Security Verification:
  [ ] Comment content XSS filtered
  [ ] Non-logged-in users cannot post comments
  [ ] Users can only edit/delete their own comments

5. Execution

AI autonomously decides execution path based on (q₀, Σ, F):

  • Create database migration
  • Implement Comment model
  • Develop API endpoints
  • Write frontend components
  • Write test cases
  • Update documentation

Key: AI's execution path may vary, but must satisfy verification checklist (reach F)

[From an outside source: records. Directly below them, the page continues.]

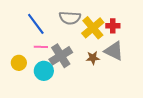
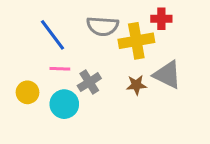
red cross: (113, 26) -> (161, 19), moved
yellow cross: (93, 28) -> (136, 41), turned 30
gray cross: (61, 56) -> (89, 82), size x0.7

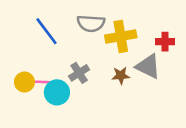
red cross: (161, 19) -> (165, 42), moved
pink line: (60, 69) -> (44, 82), moved

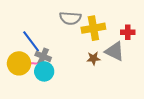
blue line: (47, 31) -> (31, 41), moved
gray cross: (79, 73) -> (43, 56), moved, turned -35
yellow circle: (24, 82) -> (19, 63), size x1.5

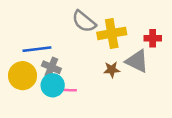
gray semicircle: (70, 18) -> (84, 21), turned 35
blue line: (31, 41) -> (37, 49), turned -60
pink line: (34, 63) -> (68, 90), moved

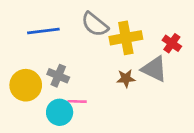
red cross: (153, 38) -> (172, 43), turned 35
blue line: (37, 49) -> (43, 31), moved
cyan circle: (53, 85) -> (60, 112), moved

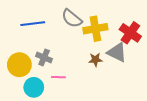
red cross: (172, 43) -> (130, 33), size x1.5
cyan circle: (60, 112) -> (34, 87), moved

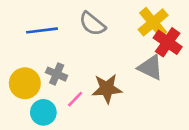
yellow cross: (95, 29) -> (153, 22), moved, turned -30
brown star: (95, 60) -> (107, 89), moved, size x1.6
pink line: (58, 77) -> (75, 99), turned -48

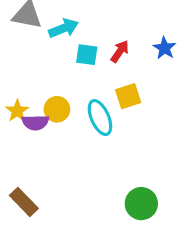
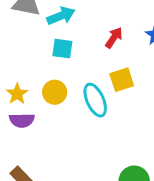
cyan square: (87, 55) -> (62, 49), moved
purple semicircle: (35, 123) -> (22, 120), moved

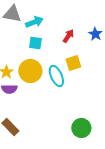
yellow circle: (55, 92) -> (30, 71), size x1.5

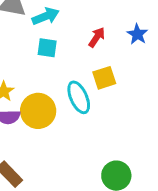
yellow circle: (30, 71) -> (38, 111), moved

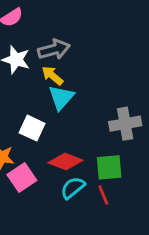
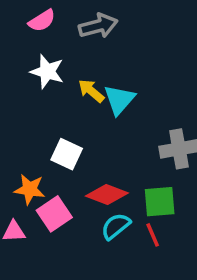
gray arrow: (54, 49) -> (98, 26), moved
cyan triangle: (61, 97) -> (119, 100), moved

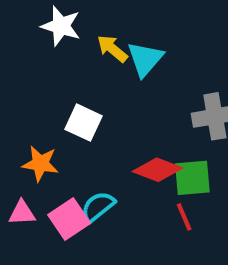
red diamond: (107, 195) -> (157, 170), moved
pink square: (54, 214) -> (69, 219), moved
cyan semicircle: (116, 226) -> (98, 207), moved

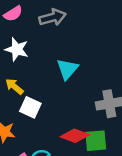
yellow arrow: (112, 49) -> (14, 86), moved

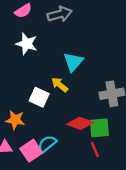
yellow arrow: (14, 86) -> (60, 85), moved

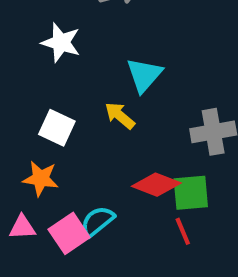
white square: (39, 97) -> (57, 128), moved

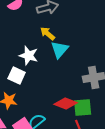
white star: (61, 43) -> (29, 55), moved
yellow arrow: (120, 116) -> (48, 33), moved

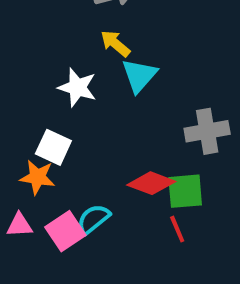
white square: (17, 75) -> (53, 147), moved

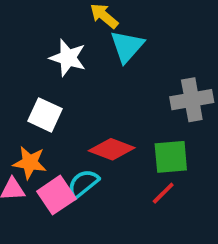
orange star: (37, 177) -> (30, 163), moved
red diamond: (151, 183) -> (112, 149), moved
red line: (177, 229) -> (163, 193), turned 68

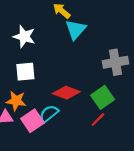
white star: (68, 58) -> (24, 37), moved
white square: (45, 115) -> (25, 72), turned -30
green square: (171, 157) -> (103, 97), turned -30

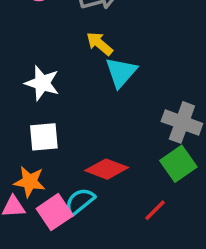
gray cross: (115, 62) -> (182, 122), turned 30
green square: (103, 97) -> (178, 164), moved

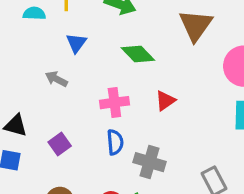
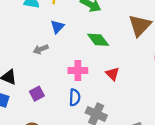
gray arrow: (56, 79) -> (41, 49), turned -56
red triangle: (165, 101) -> (112, 74), turned -48

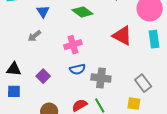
red triangle: (112, 74) -> (122, 36), moved, size x1.5
blue semicircle: (75, 97) -> (77, 69), turned 91

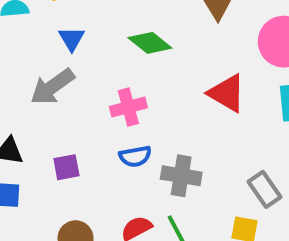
gray arrow: (34, 36) -> (52, 87), size x1.6
purple square: (43, 76) -> (66, 167), turned 32

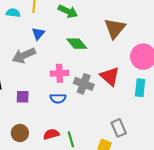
gray cross: (181, 176) -> (84, 84), moved

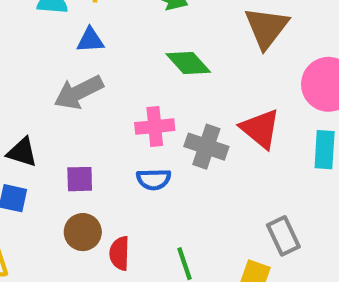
blue triangle: (38, 34) -> (90, 40), moved, turned 48
brown circle: (20, 133) -> (83, 232), moved
red semicircle: (51, 134) -> (120, 253), moved, turned -70

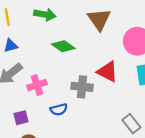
pink cross: (155, 127) -> (37, 85), moved

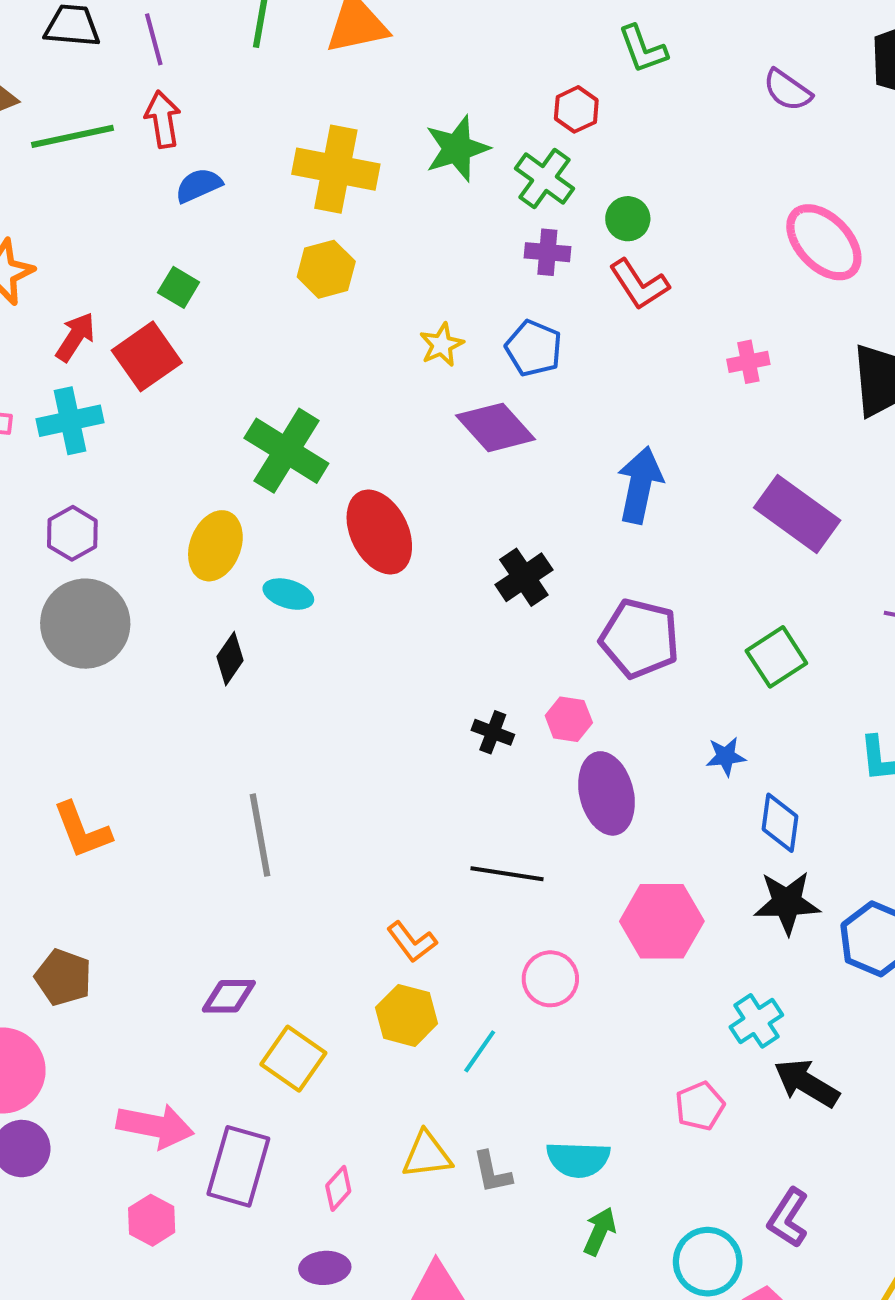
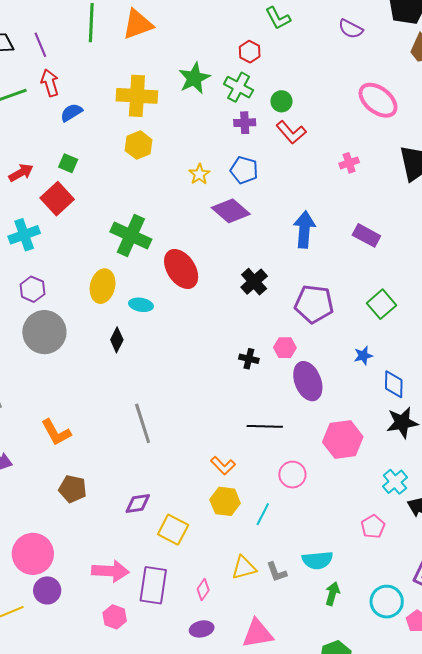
red arrow: (75, 337) -> (21, 173), moved, turned 35
purple rectangle: (797, 514) -> (366, 235), moved, size x0.7
brown pentagon: (63, 977) -> (73, 489), moved

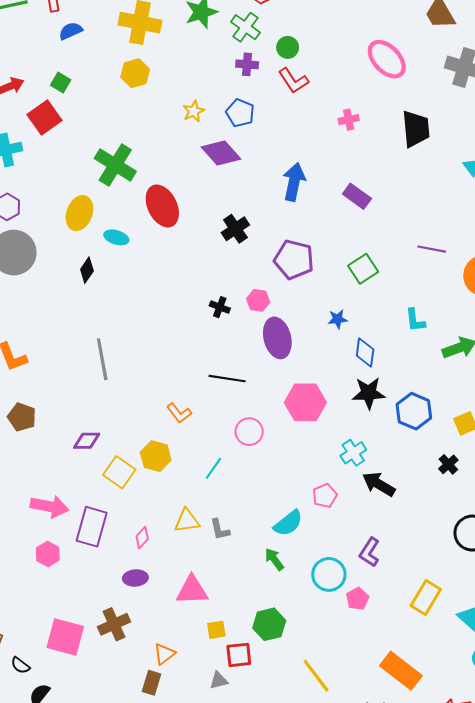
yellow hexagon: (225, 501) -> (156, 456), moved
cyan semicircle: (317, 560) -> (288, 523), moved, turned -40
green arrow: (332, 594) -> (274, 559), turned -60

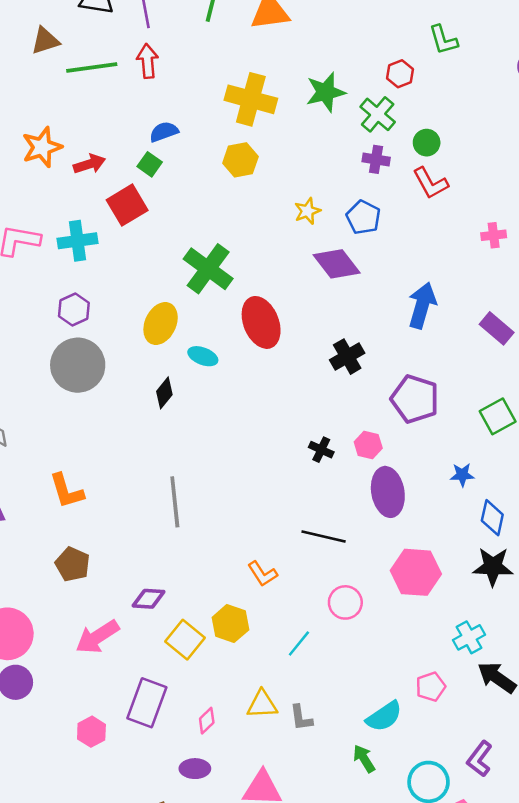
blue semicircle: (71, 31) -> (164, 132), moved
pink arrow: (49, 506) -> (97, 637), moved, turned 132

Traditional vs State Machine Comparison

Dimension Traditional Chat-style State Machine Style
Context Management Implicit in chat history, easily lost Explicitly defined in Σ, always visible
Goal Definition Vague natural language, "make a feature" Clear state description, verifiable checklist
Completion Judgment Subjective feeling, "looks about done" Objective verification, all boxes checked
Predictability Different results each time, luck-based Same input, consistent result, reproducible
Composability Hard to chain tasks, context breaks Clear state transfer between tasks, can form workflows
Atomicity Often abandoned halfway, leaves half-products Either complete or fail, no half-products
Parallel Collaboration Multiple AIs conflict Clear states, can parallelize, collaborate via state interfaces

Core Value of This Approach

1. Make AI Tasks Controllable

Three dimensions of control:

  • Predictable: Same input → same output
  • Verifiable: Clear completion criteria
  • Replaceable: Switch AI, same result

2. Make AI Collaboration Reliable

Reliability guarantees:

  • Atomicity: Tasks either succeed or fail, no half-products
  • Consistency: Multiple executions yield consistent results
  • Isolation: Tasks don't interfere with each other
  • Durability: State transitions are traceable

3. Make AI Workflows Composable

Task Network:

Task A's target state → Task B's initial state
Task B's target state → Task C's initial state
...
Forms composable workflow

Next Steps: How to Practice

For Product/Project Managers

When defining tasks, ask yourself 5 questions:

  1. What's the initial state? (What does it look like now)
  2. What's the target state? (What should it become)
  3. What context is needed? (What does AI need to know)
  4. How to verify completion? (What are the completion criteria)
  5. What's the minimum acceptable completion? (What's the MVP)

For Technical Leaders

When implementing, do three things:

  1. Establish task templates: Standardize task definition format
  2. Build context library: Maintain project tech stack, standards, design docs
  3. Design verification process: Automated tests + manual checklists

For AI Tool Developers

When building, consider three layers:

  1. Task engine: Parse state machine definition, drive AI execution
  2. State management: Record state transition traces, support rollback
  3. Verification framework: Automatically check if target state is reached

Summary

Core Idea:

  • Redesign AI tasks with state machine thinking
  • Focus on "production state" (what's produced), not "runtime state" (what's happening)
  • Explicitly define initial state, target state, context, verification criteria

Core Value:

  • Guarantee atomicity: Tasks either complete fully or don't happen
  • Guarantee consistency: Same input produces same result
  • Improve controllability: AI tasks go from "luck-based" to "predictable"

Where to Start:

  • Next time you assign a task to AI, think through these 5 elements first
  • Don't say "help me make a feature"
  • Say "from state A to state B, must satisfy condition C"

The future of AI collaboration isn't smarter AI—it's clearer task definitions.